Sono previste, entro la fine dell’anno, tre sessioni pilota in altrettante regioni italiane: Lombardia, Emilia Romagna e Puglia.

Perché la Teatroterapia?

Dall’analisi di 350 questionari distribuiti tra le persone con artrite reumatoide iscritte alle Associazioni, è emerso che il 75% dei pazienti riconosce il supporto psicologico come un bisogno ancora da colmare. Di questi, il 36% lo ritiene estremamente utile per affrontare il carico emotivo e le sfide quotidiane che la malattia comporta. L’artrite reumatoide colpisce, infatti, nel pieno della vita, tra i 35 e 40 anni, e impone alla persona un cambiamento improvviso e radicale, che può essere difficile accettare.

"Quando si ha l’artrite reumatoide non si riesce più a fare quello che si faceva prima e persino le cose più semplici, come vestirsi da soli o aprire un barattolo, possono diventare difficili, se non impossibili," spiega Silvia Tonolo, Presidente ANMAR. "La vita va quindi riorganizzata e ci si interroga su cosa si riuscirà ancora a fare e per quanto tempo. Questo, insieme alla gestione dei rapporti familiari e lavorativi, comporta un notevole carico emotivo. Le persone chiedono quindi sostegno per affrontare il cambiamento."

Più del 40% degli intervistati, in particolare quelli più giovani, sente appunto la necessità di andare oltre la patologia, riorganizzando la propria vita, la propria socialità, i rapporti personali e con il medico. Sono diverse le possibili forme di supporto che possono aiutare in questo senso: incontri personali con un terapista, gruppi di ascolto, colloqui telefonici individuali, corsi certificati di terapia. Ma molti intervistati sono aperti anche a modalità alternative e originali di supporto terapeutico.

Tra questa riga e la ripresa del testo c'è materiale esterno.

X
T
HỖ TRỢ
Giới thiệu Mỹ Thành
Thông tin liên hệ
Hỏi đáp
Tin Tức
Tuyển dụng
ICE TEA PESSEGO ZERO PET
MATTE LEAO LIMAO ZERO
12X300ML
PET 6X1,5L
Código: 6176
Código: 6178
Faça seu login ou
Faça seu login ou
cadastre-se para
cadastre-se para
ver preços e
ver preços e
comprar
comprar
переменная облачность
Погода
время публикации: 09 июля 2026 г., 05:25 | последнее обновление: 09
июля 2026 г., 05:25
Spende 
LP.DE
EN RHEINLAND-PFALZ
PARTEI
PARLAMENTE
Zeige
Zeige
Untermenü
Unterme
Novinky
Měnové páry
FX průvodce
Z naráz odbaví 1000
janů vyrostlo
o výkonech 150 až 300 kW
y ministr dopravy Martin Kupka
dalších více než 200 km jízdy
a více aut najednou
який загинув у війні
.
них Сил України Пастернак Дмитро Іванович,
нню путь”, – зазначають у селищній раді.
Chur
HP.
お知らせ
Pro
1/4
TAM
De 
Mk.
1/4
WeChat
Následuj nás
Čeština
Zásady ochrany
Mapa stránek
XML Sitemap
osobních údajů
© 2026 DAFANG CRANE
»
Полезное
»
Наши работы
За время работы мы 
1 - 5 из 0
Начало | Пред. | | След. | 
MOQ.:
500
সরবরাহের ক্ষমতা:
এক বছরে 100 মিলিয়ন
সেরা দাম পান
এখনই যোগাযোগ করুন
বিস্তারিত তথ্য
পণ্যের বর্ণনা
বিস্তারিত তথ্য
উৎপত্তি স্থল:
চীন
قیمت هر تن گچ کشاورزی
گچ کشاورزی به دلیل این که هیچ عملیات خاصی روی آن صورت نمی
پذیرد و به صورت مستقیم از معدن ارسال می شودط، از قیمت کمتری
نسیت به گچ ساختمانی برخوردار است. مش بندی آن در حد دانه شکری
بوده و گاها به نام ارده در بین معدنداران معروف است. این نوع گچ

"Accettare le nuove condizioni di vita che l’artrite reumatoide impone non è semplice e un supporto esterno può favorire il recupero di autonomia e autostima," prosegue Daniele Conti, Direttore AMRER. "Se è vero che molte persone con artrite reumatoide prediligono un supporto psicologico di tipo tradizionale, più noto e diffuso, tanti sono aperti a modalità innovative. L’importante è che siano gestite da esperti e seguano precisi protocolli certificati."

Ecco che la teatroterapia è emersa dalla ricerca come una valida opzione di supporto psicologico "non convenzionale" per i pazienti: un modello di pensiero positivo che crea motivazione nel percorso di razionalizzazione della malattia, promuovendo un sistema di alleanze e partecipazione tra pazienti, familiari, specialisti e operatori sanitari.

"Grazie all’ascolto delle persone con artrite reumatoide abbiamo individuato nella teatroterapia una forma inclusiva di sostegno, che si può affiancare al percorso clinico e terapeutico delle persone, integrandolo," conclude Antonella Celano, Presidente APMAR. "Era un progetto su cui stavamo riflettendo da tempocome Associazione e siamo felici di poterlo realizzare concretamente grazie alla collaborazione con tutti gli altri partner coinvolti."

Il progetto "ripARtiamo - La Teatroterapia per affrontare l’Artrite Reumatoide" partirà entro la fine del 2017 con alcune sessioni pilota in Lombardia, Emilia Romagna e Puglia, in collaborazione con AMRER, ANMAR e APMAR e con i reumatologi e gli operatori sanitari dei centri specialistici, per proporre il programma ai pazienti e ai famigliari che vorranno aderire. Fondamentale è, infatti, il coinvolgimento di tutte le persone che si occupano dell’assistenza e della cura di chi convive con l’artrite reumatoide, in un’ottica inclusiva e multidisciplinare.

L’auspicio è poter estendere, nel 2018, il progetto ad altre realtà italiane, per dare la possibilità di fare questa esperienza al maggior numero possibile di persone che convivono con l’artrite reumatoide.